Check every line of the entries for the string "AperFunction" and return the ones that contain it.

##############################

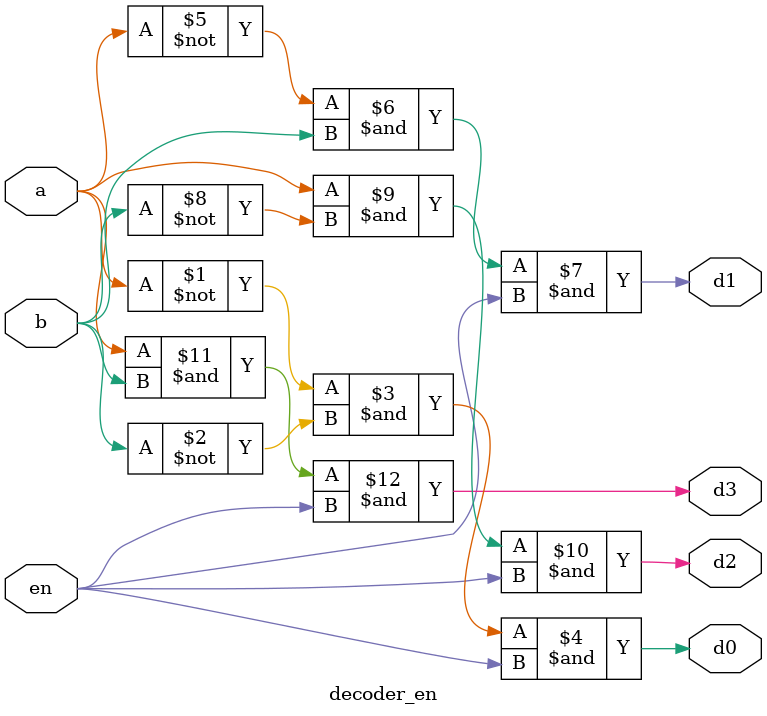
<source format=v>
module decoder_en(
  input a, b, en,
  output d0, d1, d2, d3
);
  // Continuous assignment of decoder outputs
  assign d0 = (~a) & (~b) & en;
  assign d1 = (~a) & b & en;
  assign d2 = a & (~b) & en;
  assign d3 = a & b & en;
endmodule

</source>
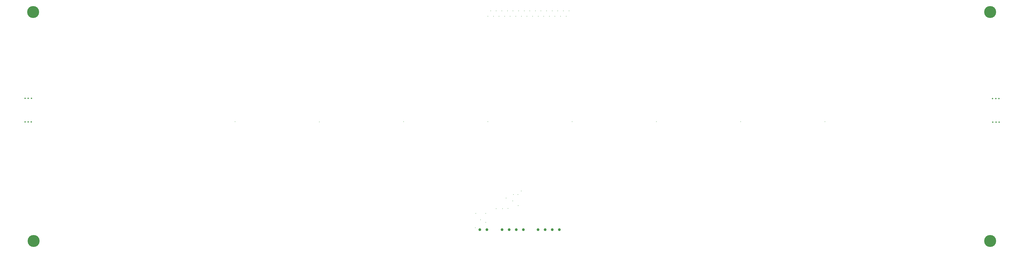
<source format=gbr>
%TF.GenerationSoftware,Altium Limited,Altium Designer,24.4.1 (13)*%
G04 Layer_Color=0*
%FSLAX45Y45*%
%MOMM*%
%TF.SameCoordinates,4FF739F8-A24E-4C84-90D3-729B67262028*%
%TF.FilePolarity,Positive*%
%TF.FileFunction,Plated,1,4,PTH,Drill*%
%TF.Part,Single*%
G01*
G75*
%TA.AperFunction,ComponentDrill*%
%ADD51C,4.29997*%
%ADD52C,1.00000*%
%TA.AperFunction,ViaDrill,NotFilled*%
%ADD53C,0.50000*%
%ADD54C,0.20000*%
%ADD55C,0.30000*%
D51*
X37164999Y4732500D02*
D03*
Y12952499D02*
D03*
X2955000Y4732500D02*
D03*
X2937500Y12952499D02*
D03*
D52*
X19164999Y5142500D02*
D03*
X18911000D02*
D03*
X19705499D02*
D03*
X19959500D02*
D03*
X20213499D02*
D03*
X20467500D02*
D03*
X20991000D02*
D03*
X21245000D02*
D03*
X21499001D02*
D03*
X21753000D02*
D03*
D53*
X37485001Y8997500D02*
D03*
X37262500Y9000000D02*
D03*
X37373749D02*
D03*
X37477499Y9847500D02*
D03*
X37254999Y9850000D02*
D03*
X37366251D02*
D03*
X2872500Y9852500D02*
D03*
X2650000Y9855000D02*
D03*
X2761250D02*
D03*
X2870000Y9005000D02*
D03*
X2647500Y9007500D02*
D03*
X2758750D02*
D03*
D54*
X22100012Y13000008D02*
D03*
X22000012Y12800008D02*
D03*
X21900012Y13000008D02*
D03*
X21800012Y12800008D02*
D03*
X21700012Y13000008D02*
D03*
X21600012Y12800008D02*
D03*
X21500012Y13000008D02*
D03*
X21400012Y12800008D02*
D03*
X21300012Y13000008D02*
D03*
X21200011Y12800008D02*
D03*
X21100011Y13000008D02*
D03*
X21000011Y12800008D02*
D03*
X20900011Y13000008D02*
D03*
X20800011Y12800008D02*
D03*
X20700011Y13000008D02*
D03*
X20600011Y12800008D02*
D03*
X20500011Y13000008D02*
D03*
X20400011Y12800008D02*
D03*
X20300011Y13000008D02*
D03*
X20200011Y12800008D02*
D03*
X20100011Y13000008D02*
D03*
X20000011Y12800008D02*
D03*
X19900011Y13000008D02*
D03*
X19800011Y12800008D02*
D03*
X19700011Y13000008D02*
D03*
X19600011Y12800008D02*
D03*
X19500011Y13000008D02*
D03*
X19400011Y12800008D02*
D03*
X19300011Y13000008D02*
D03*
X19200011Y12800008D02*
D03*
D55*
X19922501Y5902500D02*
D03*
X20085001Y6175000D02*
D03*
X20117500Y6402500D02*
D03*
X20287500Y6002500D02*
D03*
X20275000Y6402500D02*
D03*
X19852499Y6277500D02*
D03*
D03*
X19125000Y5405000D02*
D03*
X18935001Y5492500D02*
D03*
X19122501Y5727500D02*
D03*
X18755000Y5210000D02*
D03*
X18767500Y5720000D02*
D03*
X19495000Y5895000D02*
D03*
D03*
X19722501D02*
D03*
X20397501Y6530000D02*
D03*
X13172501Y9010000D02*
D03*
X16185915Y9017000D02*
D03*
X10156680Y9020111D02*
D03*
X31259000Y9017000D02*
D03*
X28244382D02*
D03*
X25226500D02*
D03*
X22215147D02*
D03*
X19200531D02*
D03*
%TF.MD5,c4c9ff859722b9593c2f39ef45443d4e*%
M02*

</source>
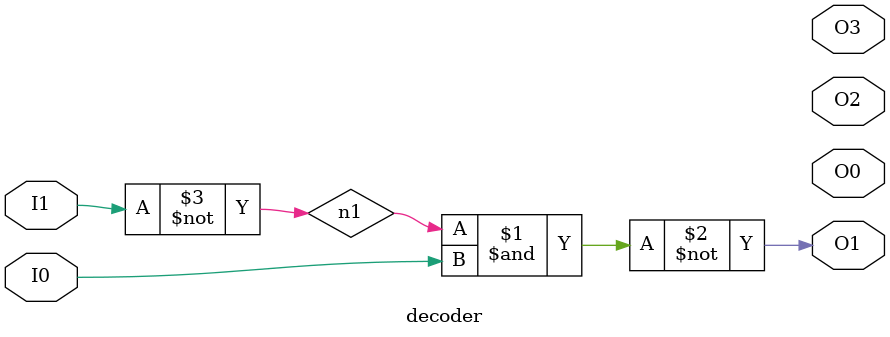
<source format=v>

module decoder(I1,I0,O3,O2,O1,O0);

// Input and output ports declaration
input  I1,I0;
output O3,O2,O1,O0;
 
// Circuit

//structural coding
wire n1;
not(n1,I1);


nand(O1, n1, I0);

/* write your code below  */



endmodule



</source>
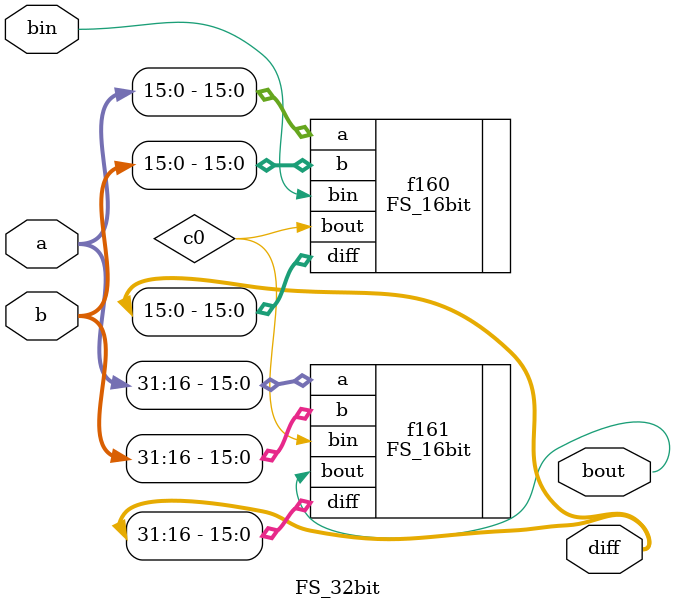
<source format=v>
`timescale 1ns / 1ps

module FS_32bit(
	input [31:0] a,
	input [31:0] b,
	input bin,
	output [31:0] diff,
	output bout
    );
	 
	 wire c0;
	 
	 FS_16bit f160(.a(a[15:0]),.b(b[15:0]),.bin,.diff(diff[15:0]),.bout(c0));
	 FS_16bit f161(.a(a[31:16]),.b(b[31:16]),.bin(c0),.diff(diff[31:16]),.bout(bout)); //var bout will detect Underflow

		
endmodule

</source>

##############################

* Expected output
%TA.AperFunction,ComponentDrill*%
%TA.AperFunction,ViaDrill,NotFilled*%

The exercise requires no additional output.